Task details: Give back the entire listing verbatim.
++++
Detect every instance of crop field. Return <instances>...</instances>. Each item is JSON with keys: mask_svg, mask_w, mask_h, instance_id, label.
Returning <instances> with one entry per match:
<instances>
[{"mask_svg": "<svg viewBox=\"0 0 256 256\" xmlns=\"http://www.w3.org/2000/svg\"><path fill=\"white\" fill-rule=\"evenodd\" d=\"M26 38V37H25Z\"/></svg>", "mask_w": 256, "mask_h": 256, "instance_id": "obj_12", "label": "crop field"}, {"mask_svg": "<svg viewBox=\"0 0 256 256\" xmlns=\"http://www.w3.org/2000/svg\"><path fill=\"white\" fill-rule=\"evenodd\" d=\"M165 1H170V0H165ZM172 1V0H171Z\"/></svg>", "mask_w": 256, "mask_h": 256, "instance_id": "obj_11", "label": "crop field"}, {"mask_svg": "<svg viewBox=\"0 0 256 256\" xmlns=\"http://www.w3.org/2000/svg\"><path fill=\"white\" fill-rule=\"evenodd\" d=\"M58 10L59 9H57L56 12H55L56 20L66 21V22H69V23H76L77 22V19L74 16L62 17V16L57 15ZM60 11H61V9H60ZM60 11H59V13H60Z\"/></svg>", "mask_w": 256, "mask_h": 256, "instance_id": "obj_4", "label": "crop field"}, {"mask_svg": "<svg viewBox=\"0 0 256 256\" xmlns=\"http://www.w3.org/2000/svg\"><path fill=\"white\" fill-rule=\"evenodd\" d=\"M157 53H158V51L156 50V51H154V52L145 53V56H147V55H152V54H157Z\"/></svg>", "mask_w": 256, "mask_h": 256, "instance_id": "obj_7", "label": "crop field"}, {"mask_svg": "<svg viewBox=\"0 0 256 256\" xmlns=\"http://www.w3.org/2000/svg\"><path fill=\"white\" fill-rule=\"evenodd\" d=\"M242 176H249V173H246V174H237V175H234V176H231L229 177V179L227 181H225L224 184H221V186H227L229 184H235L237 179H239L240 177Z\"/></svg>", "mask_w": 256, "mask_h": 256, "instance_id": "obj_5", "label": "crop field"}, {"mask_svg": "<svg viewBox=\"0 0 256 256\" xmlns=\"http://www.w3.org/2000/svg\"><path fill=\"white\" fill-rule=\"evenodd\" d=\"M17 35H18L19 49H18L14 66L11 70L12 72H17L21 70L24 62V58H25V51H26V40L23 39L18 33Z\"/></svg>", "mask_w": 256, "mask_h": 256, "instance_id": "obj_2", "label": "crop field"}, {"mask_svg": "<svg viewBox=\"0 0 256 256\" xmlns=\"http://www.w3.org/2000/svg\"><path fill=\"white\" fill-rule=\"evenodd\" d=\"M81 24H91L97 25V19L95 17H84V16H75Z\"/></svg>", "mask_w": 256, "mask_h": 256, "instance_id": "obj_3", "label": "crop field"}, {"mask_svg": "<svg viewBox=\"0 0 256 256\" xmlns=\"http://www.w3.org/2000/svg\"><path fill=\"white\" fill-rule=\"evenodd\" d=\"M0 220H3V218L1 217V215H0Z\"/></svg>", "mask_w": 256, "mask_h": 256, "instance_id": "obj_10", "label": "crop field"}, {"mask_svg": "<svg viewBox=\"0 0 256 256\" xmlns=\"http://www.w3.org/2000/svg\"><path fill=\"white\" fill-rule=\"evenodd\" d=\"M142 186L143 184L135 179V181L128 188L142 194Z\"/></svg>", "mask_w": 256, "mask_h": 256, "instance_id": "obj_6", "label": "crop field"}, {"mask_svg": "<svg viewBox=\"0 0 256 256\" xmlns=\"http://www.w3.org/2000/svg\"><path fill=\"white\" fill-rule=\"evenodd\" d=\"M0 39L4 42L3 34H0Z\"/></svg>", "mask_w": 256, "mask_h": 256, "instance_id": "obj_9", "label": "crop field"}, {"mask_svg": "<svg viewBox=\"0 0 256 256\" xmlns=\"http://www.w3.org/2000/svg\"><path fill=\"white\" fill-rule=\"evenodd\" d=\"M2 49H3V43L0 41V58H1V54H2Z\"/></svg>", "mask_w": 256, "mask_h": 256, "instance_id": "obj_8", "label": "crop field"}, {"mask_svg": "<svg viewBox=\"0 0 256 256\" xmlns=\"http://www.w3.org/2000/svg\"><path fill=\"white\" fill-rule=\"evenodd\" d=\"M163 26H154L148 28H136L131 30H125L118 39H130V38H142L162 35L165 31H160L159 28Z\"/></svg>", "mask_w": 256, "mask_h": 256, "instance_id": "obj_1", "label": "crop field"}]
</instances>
++++
Task output:
Detect every instance of crop field. Return <instances>...</instances>. Each item is JSON with keys: mask_svg, mask_w, mask_h, instance_id, label.
Returning <instances> with one entry per match:
<instances>
[{"mask_svg": "<svg viewBox=\"0 0 256 256\" xmlns=\"http://www.w3.org/2000/svg\"><path fill=\"white\" fill-rule=\"evenodd\" d=\"M26 38V37H25Z\"/></svg>", "mask_w": 256, "mask_h": 256, "instance_id": "obj_12", "label": "crop field"}, {"mask_svg": "<svg viewBox=\"0 0 256 256\" xmlns=\"http://www.w3.org/2000/svg\"><path fill=\"white\" fill-rule=\"evenodd\" d=\"M165 1H170V0H165ZM172 1V0H171Z\"/></svg>", "mask_w": 256, "mask_h": 256, "instance_id": "obj_11", "label": "crop field"}, {"mask_svg": "<svg viewBox=\"0 0 256 256\" xmlns=\"http://www.w3.org/2000/svg\"><path fill=\"white\" fill-rule=\"evenodd\" d=\"M58 10L59 9H57L56 12H55L56 20L66 21V22H69V23H76L77 22V19L74 16L62 17V16L57 15ZM60 11H61V9H60ZM60 11H59V13H60Z\"/></svg>", "mask_w": 256, "mask_h": 256, "instance_id": "obj_4", "label": "crop field"}, {"mask_svg": "<svg viewBox=\"0 0 256 256\" xmlns=\"http://www.w3.org/2000/svg\"><path fill=\"white\" fill-rule=\"evenodd\" d=\"M157 53H158V51L156 50V51H154V52L145 53V56H147V55H152V54H157Z\"/></svg>", "mask_w": 256, "mask_h": 256, "instance_id": "obj_7", "label": "crop field"}, {"mask_svg": "<svg viewBox=\"0 0 256 256\" xmlns=\"http://www.w3.org/2000/svg\"><path fill=\"white\" fill-rule=\"evenodd\" d=\"M242 176H249V173H246V174H237V175H234V176H231L229 177V179L227 181H225L224 184H221V186H227L229 184H235L237 179H239L240 177Z\"/></svg>", "mask_w": 256, "mask_h": 256, "instance_id": "obj_5", "label": "crop field"}, {"mask_svg": "<svg viewBox=\"0 0 256 256\" xmlns=\"http://www.w3.org/2000/svg\"><path fill=\"white\" fill-rule=\"evenodd\" d=\"M17 35H18L19 49H18L14 66L11 70L12 72H17L21 70L24 62V58H25V51H26V40L23 39L18 33Z\"/></svg>", "mask_w": 256, "mask_h": 256, "instance_id": "obj_2", "label": "crop field"}, {"mask_svg": "<svg viewBox=\"0 0 256 256\" xmlns=\"http://www.w3.org/2000/svg\"><path fill=\"white\" fill-rule=\"evenodd\" d=\"M81 24H91L97 25V19L95 17H84V16H75Z\"/></svg>", "mask_w": 256, "mask_h": 256, "instance_id": "obj_3", "label": "crop field"}, {"mask_svg": "<svg viewBox=\"0 0 256 256\" xmlns=\"http://www.w3.org/2000/svg\"><path fill=\"white\" fill-rule=\"evenodd\" d=\"M0 220H3V218L1 217V215H0Z\"/></svg>", "mask_w": 256, "mask_h": 256, "instance_id": "obj_10", "label": "crop field"}, {"mask_svg": "<svg viewBox=\"0 0 256 256\" xmlns=\"http://www.w3.org/2000/svg\"><path fill=\"white\" fill-rule=\"evenodd\" d=\"M142 186L143 184L135 179V181L128 188L142 194Z\"/></svg>", "mask_w": 256, "mask_h": 256, "instance_id": "obj_6", "label": "crop field"}, {"mask_svg": "<svg viewBox=\"0 0 256 256\" xmlns=\"http://www.w3.org/2000/svg\"><path fill=\"white\" fill-rule=\"evenodd\" d=\"M0 39L4 42L3 34H0Z\"/></svg>", "mask_w": 256, "mask_h": 256, "instance_id": "obj_9", "label": "crop field"}, {"mask_svg": "<svg viewBox=\"0 0 256 256\" xmlns=\"http://www.w3.org/2000/svg\"><path fill=\"white\" fill-rule=\"evenodd\" d=\"M2 49H3V43L0 41V58H1V54H2Z\"/></svg>", "mask_w": 256, "mask_h": 256, "instance_id": "obj_8", "label": "crop field"}, {"mask_svg": "<svg viewBox=\"0 0 256 256\" xmlns=\"http://www.w3.org/2000/svg\"><path fill=\"white\" fill-rule=\"evenodd\" d=\"M163 26H154L148 28H136L131 30H125L118 39H130V38H142L162 35L165 31H160L159 28Z\"/></svg>", "mask_w": 256, "mask_h": 256, "instance_id": "obj_1", "label": "crop field"}]
</instances>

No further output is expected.